In the later Roman Empire, bagaudae (also spelled bacaudae) were groups of peasant insurgents who arose during the Crisis of the Third Century, and persisted until the very end of the western Empire, particularly in the less-Romanised areas of Gallia and Hispania, where they were "exposed to the depredations of the late Roman state, and the great landowners and clerics who were its servants".

The invasions, military anarchy and disorders of the third century provided a chaotic and ongoing degradation of the regional power structure within a declining Empire into which the bagaudae achieved some temporary and scattered successes, under the leadership of members of the underclass as well as former members of local ruling elites.

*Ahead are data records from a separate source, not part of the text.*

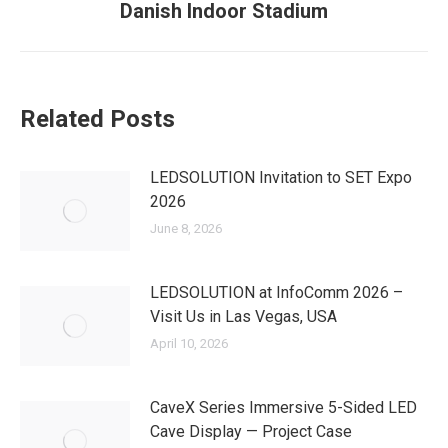
Danish Indoor Stadium
post:
Related Posts
LEDSOLUTION Invitation to SET Expo
2026
June 8, 2026
LEDSOLUTION at InfoComm 2026 –
Visit Us in Las Vegas, USA
April 10, 2026
CaveX Series Immersive 5-Sided LED
Cave Display — Project Case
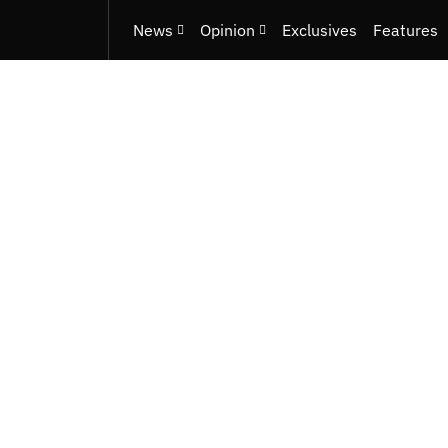
News
Opinion
Exclusives
Features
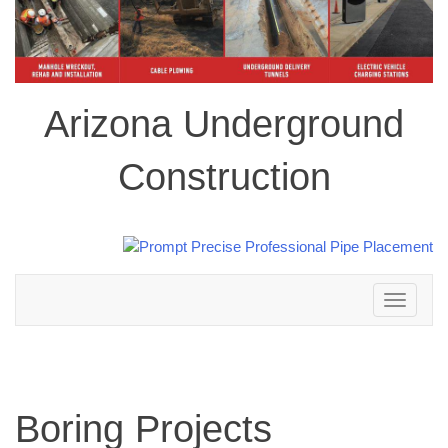
Arizona Underground
Construction
Toggle
navigation
Boring Projects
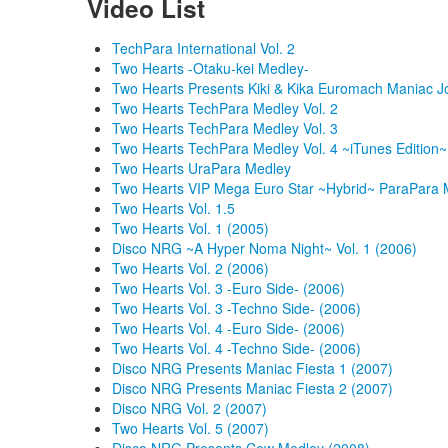
Video List
TechPara International Vol. 2
Two Hearts -Otaku-kei Medley-
Two Hearts Presents Kiki & Kika Euromach Maniac J
Two Hearts TechPara Medley Vol. 2
Two Hearts TechPara Medley Vol. 3
Two Hearts TechPara Medley Vol. 4 ~iTunes Edition~
Two Hearts UraPara Medley
Two Hearts VIP Mega Euro Star ~Hybrid~ ParaPara 
Two Hearts Vol. 1.5
Two Hearts Vol. 1 (2005)
Disco NRG ~A Hyper Noma Night~ Vol. 1 (2006)
Two Hearts Vol. 2 (2006)
Two Hearts Vol. 3 -Euro Side- (2006)
Two Hearts Vol. 3 -Techno Side- (2006)
Two Hearts Vol. 4 -Euro Side- (2006)
Two Hearts Vol. 4 -Techno Side- (2006)
Disco NRG Presents Maniac Fiesta 1 (2007)
Disco NRG Presents Maniac Fiesta 2 (2007)
Disco NRG Vol. 2 (2007)
Two Hearts Vol. 5 (2007)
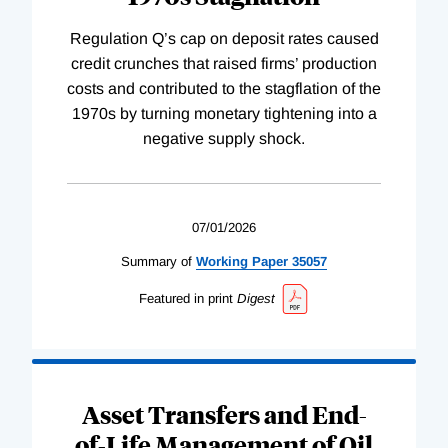
Regulation Q’s cap on deposit rates caused
credit crunches that raised firms’ production
costs and contributed to the stagflation of the
1970s by turning monetary tightening into a
negative supply shock.
07/01/2026
Summary of
Working
Paper
35057
Featured in print
Digest
Asset Transfers and End-
of-Life Management of Oil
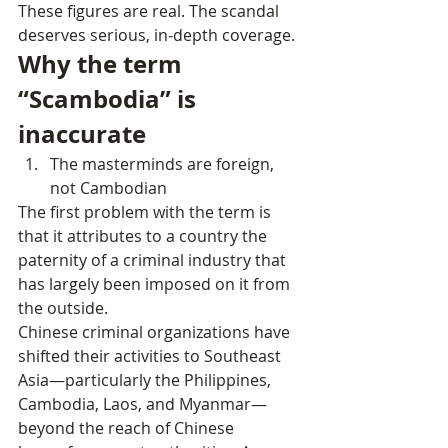
These figures are real. The scandal 
deserves serious, in‑depth coverage.
Why the term 
“Scambodia” is 
inaccurate
The masterminds are foreign, 
not Cambodian
The first problem with the term is 
that it attributes to a country the 
paternity of a criminal industry that 
has largely been imposed on it from 
the outside.
Chinese criminal organizations have 
shifted their activities to Southeast 
Asia—particularly the Philippines, 
Cambodia, Laos, and Myanmar—
beyond the reach of Chinese 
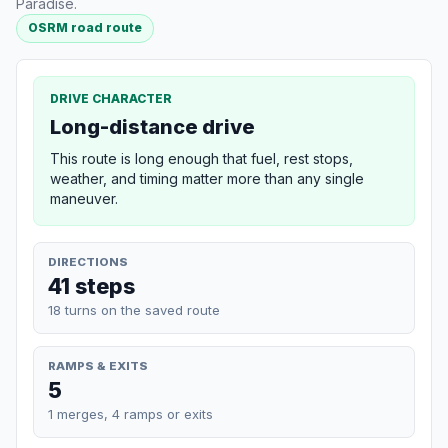
Paradise.
OSRM road route
DRIVE CHARACTER
Long-distance drive
This route is long enough that fuel, rest stops,
weather, and timing matter more than any single
maneuver.
DIRECTIONS
41 steps
18 turns on the saved route
RAMPS & EXITS
5
1 merges, 4 ramps or exits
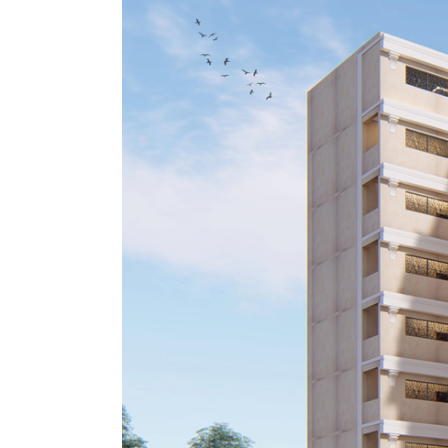
Image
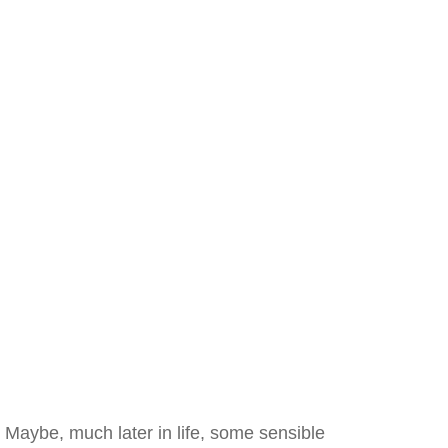
Maybe, much later in life, some sensible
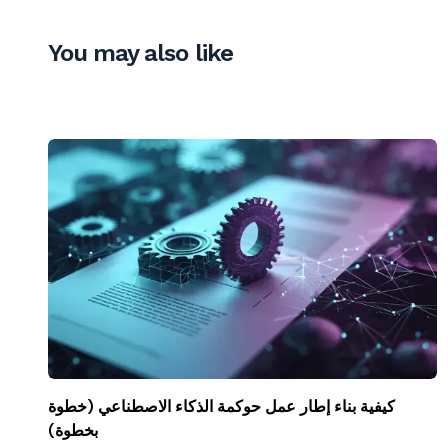
You may also like
كيفية بناء إطار عمل حوكمة الذكاء الاصطناعي (خطوة
بخطوة)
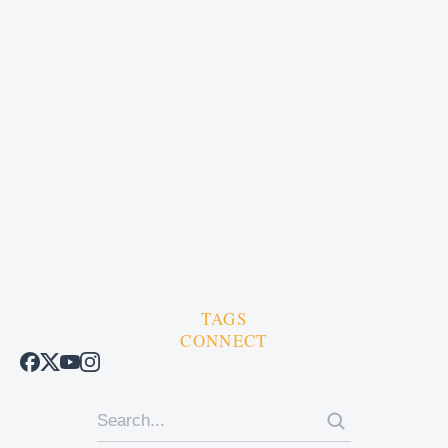
TAGS
CONNECT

The name probably means "fighters" in Gaulish. C.E.V. Nixon assesses the bagaudae, from the official Imperial viewpoint, as "bands of brigands who roamed the countryside looting and pillaging". J.C.S. Léon interprets the most completely assembled documentation and identifies the bagaudae as impoverished local free peasants, reinforced by brigands, runaway slaves and deserters from the legions, who were trying to resist the ruthless labor exploitation of the late Roman proto-feudal manorial and military systems, and all manner of punitive laws and levies in the marginal areas of the Empire.

After the bagaudae came to the full attention of the central authorities about AD 284, re-establishment of the settled social order was swift and severe: the peasant insurgents were crushed in AD 286 by the Caesar Maximian and his subordinate Carausius, under the aegis of the Augustus Diocletian. Their leaders are mentioned as Amandus and Aelianus, although E.M. Wightman, in her Gallia Belgica proposes that the two belonged to the local Gallo-Roman landowning class who then became "tyrants" and most likely rebelled against the grinding taxation and garnishing of their lands, harvests and manpower by the predatory agents of the late Roman state (see frumentarii, publicani).